DATA FOR REVIEW:
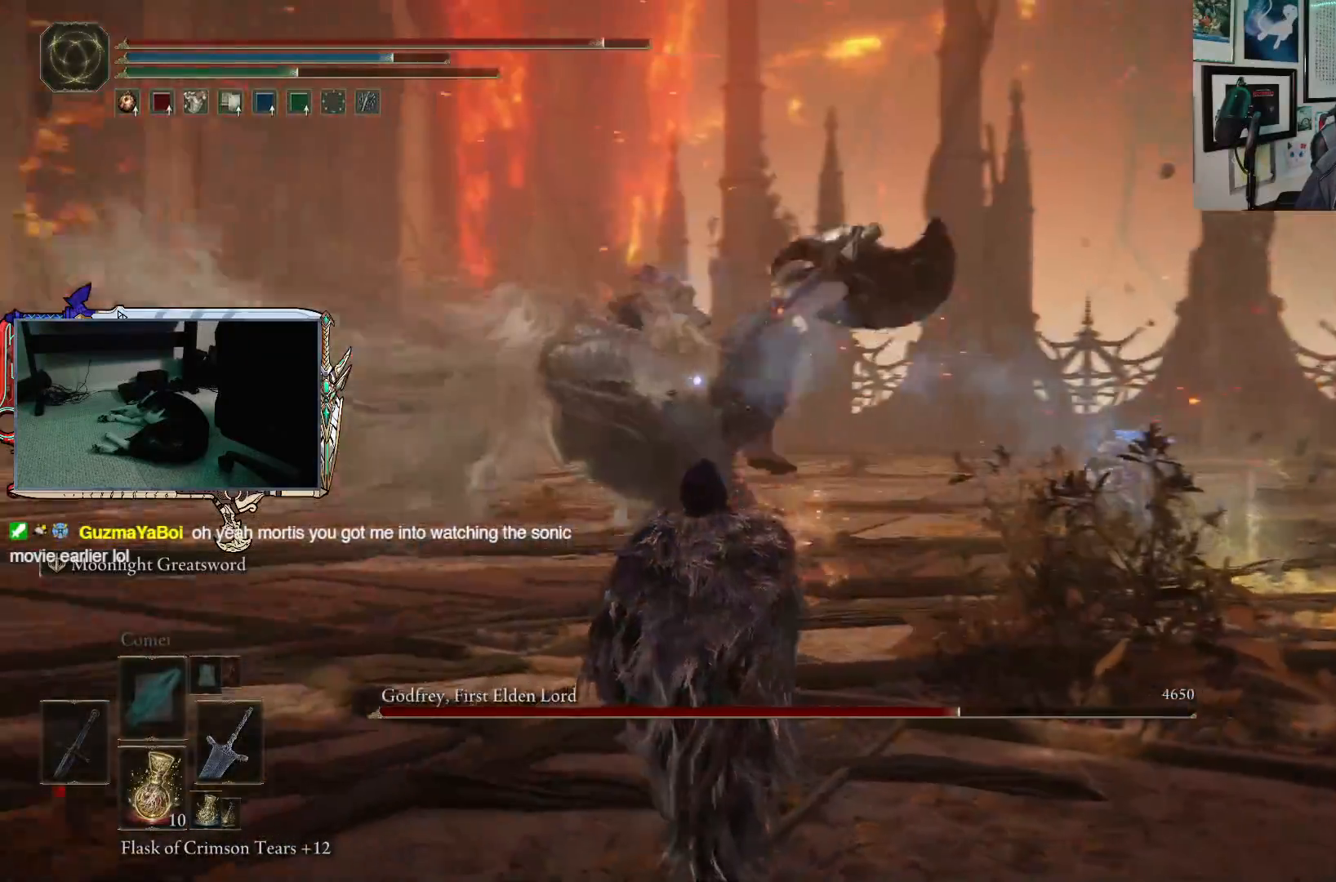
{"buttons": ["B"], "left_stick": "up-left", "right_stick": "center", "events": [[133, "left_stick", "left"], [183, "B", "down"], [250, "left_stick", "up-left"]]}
...
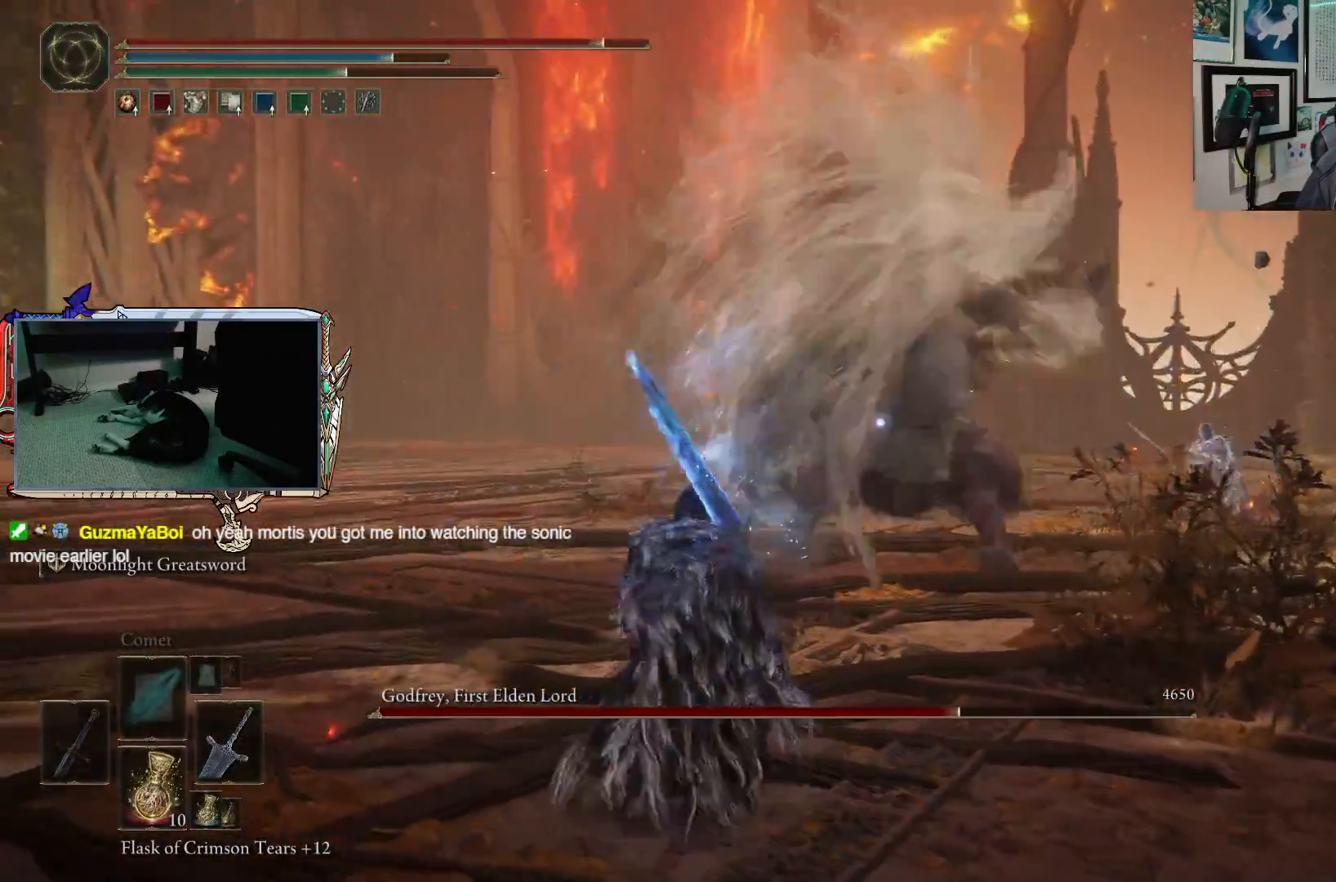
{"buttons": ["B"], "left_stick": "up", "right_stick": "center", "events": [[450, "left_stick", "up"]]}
...
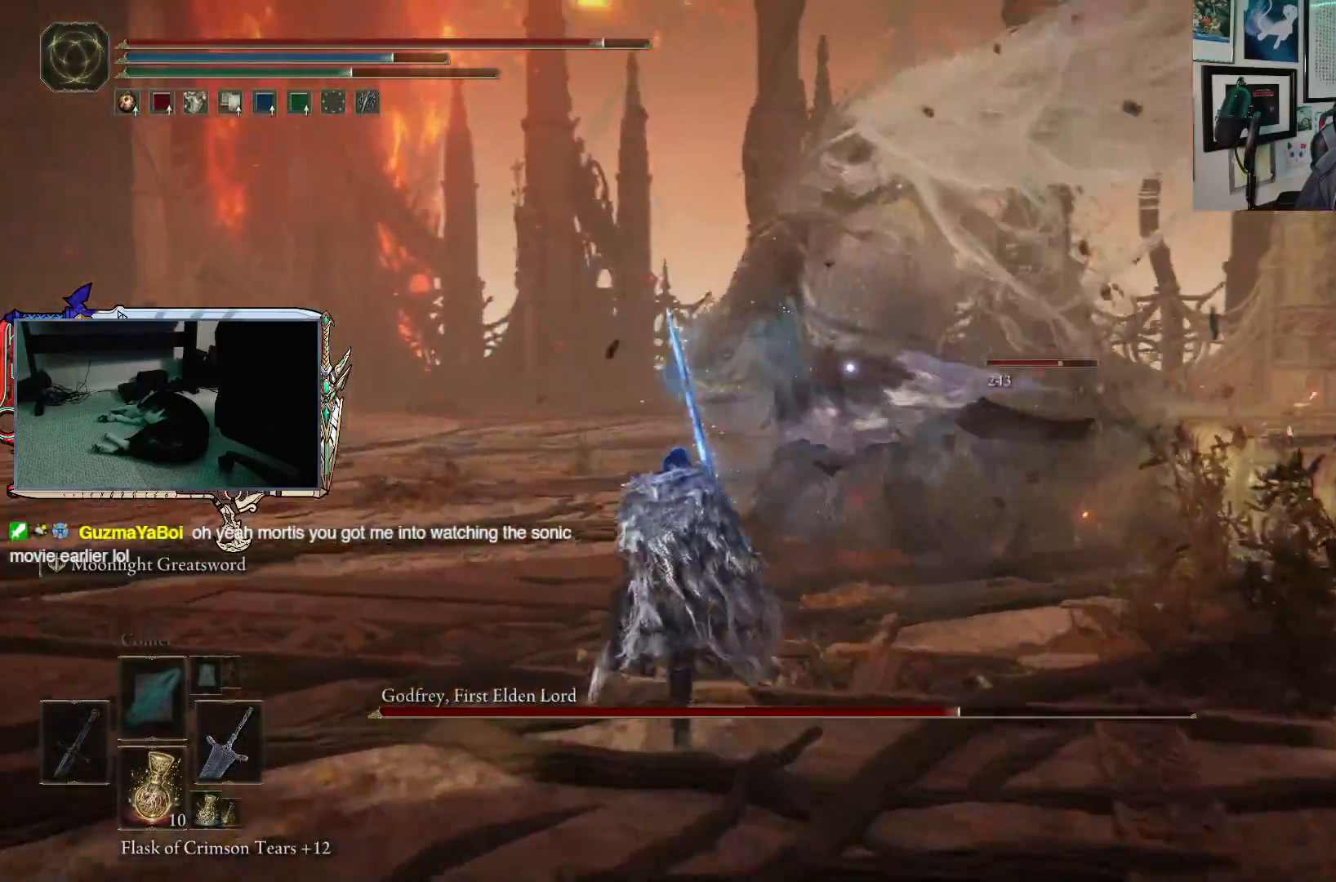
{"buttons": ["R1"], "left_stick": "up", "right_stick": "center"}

ASSIGNMENT:
All lines above that include the word "events" should be located and copied.

SOLVED EXERCISE:
{"buttons": ["B"], "left_stick": "up-left", "right_stick": "center", "events": [[133, "left_stick", "left"], [183, "B", "down"], [250, "left_stick", "up-left"]]}
{"buttons": ["B"], "left_stick": "up", "right_stick": "center", "events": [[450, "left_stick", "up"]]}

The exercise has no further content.